CLARO SCANPEN opens immediately into the tool and allows users to take a picture of a page of typed text. Once the tool automatically scans the picture, kids can use their fingers to highlight the text they want read to them. Features include an X that allows kids to erase the current screen to scan something new, a settings gear to adjust the speed or tone of the computerized voice, and access to the photo roll. Users can select entire passages, independent sentences, or specific words to have read aloud to them. Once they're finished, kids click the X in the corner and move on to the next page. It's possible to buy additional reading voices from the settings, but that option isn't prominently displayed to kids.

Is it any good?

The optical character recognition (OCR) technology that converts text to audio is as good as it gets. Arguably, the most impressive feature is how quickly it allows kids to snap a picture, process the page, highlight, listen, and move on to the next page. Though not intended to replace reading-comprehension instruction, this app levels the playing field for content-heavy reading tasks, especially as kids gather information to meet classroom demands. One disadvantage is that the voice reading the text is computerized, so emphasis is not always placed on the right words in a sentence. Also, if a page is not scanned clearly, the computerized voice will only read independent letters it identifies: Some kids may not understand what's happening and may grow more confused about what they're hearing. As they use the app and learn how to troubleshoot the blurry parts of text, kids will grow more confident in the process. So long as the user takes a clear picture of typed text (not handwritten), this tool makes text much more accessible to kids who struggle with reading.

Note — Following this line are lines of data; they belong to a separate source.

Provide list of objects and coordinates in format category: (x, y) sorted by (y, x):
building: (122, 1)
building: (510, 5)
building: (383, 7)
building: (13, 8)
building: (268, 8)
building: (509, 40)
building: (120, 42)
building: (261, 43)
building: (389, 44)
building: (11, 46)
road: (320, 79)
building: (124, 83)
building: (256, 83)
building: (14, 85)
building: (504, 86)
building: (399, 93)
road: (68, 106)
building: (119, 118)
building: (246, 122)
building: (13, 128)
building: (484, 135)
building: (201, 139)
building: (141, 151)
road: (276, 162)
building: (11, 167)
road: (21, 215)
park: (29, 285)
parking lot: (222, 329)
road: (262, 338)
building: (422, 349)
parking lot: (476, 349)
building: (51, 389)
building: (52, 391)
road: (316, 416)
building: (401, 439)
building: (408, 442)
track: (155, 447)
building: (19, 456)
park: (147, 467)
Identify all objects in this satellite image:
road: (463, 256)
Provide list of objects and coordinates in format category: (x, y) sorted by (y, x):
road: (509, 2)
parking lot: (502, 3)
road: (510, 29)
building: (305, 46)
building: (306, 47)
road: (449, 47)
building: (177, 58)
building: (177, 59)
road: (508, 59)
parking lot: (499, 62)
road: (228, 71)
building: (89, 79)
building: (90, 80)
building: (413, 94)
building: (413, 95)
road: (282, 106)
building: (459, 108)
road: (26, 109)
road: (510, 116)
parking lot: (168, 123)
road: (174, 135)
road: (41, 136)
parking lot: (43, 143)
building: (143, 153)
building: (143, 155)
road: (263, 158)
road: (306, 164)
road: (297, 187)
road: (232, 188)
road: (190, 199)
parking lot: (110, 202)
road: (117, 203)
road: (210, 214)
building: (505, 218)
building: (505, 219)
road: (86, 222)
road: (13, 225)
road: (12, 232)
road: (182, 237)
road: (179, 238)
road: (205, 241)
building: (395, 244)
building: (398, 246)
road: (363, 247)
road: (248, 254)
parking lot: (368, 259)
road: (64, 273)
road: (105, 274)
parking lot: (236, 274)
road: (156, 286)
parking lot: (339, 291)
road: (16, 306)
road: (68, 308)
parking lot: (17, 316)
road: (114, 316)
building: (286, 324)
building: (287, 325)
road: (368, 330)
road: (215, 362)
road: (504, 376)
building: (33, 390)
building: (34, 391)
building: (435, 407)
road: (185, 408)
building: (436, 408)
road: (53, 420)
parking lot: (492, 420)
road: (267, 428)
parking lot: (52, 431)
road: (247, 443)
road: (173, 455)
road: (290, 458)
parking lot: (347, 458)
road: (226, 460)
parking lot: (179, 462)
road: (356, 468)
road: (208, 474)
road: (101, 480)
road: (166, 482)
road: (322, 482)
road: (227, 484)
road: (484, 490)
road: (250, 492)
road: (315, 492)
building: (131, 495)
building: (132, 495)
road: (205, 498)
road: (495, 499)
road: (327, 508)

Talk to your kids about ...

  • Families can talk about problem-solving and persevering: For kids with different learning needs, assistive technology can be a useful tool to level the playing field with their peers. Families might discuss the importance of using tools to overcome reading challenges.

  • Talk about appropriate times to use assistive technology; for instance, when someone is talking, it may be inappropriate to scan a book and have it read aloud. On the other hand, kids might use headphones to scan and hear signs or directions when visiting a new place.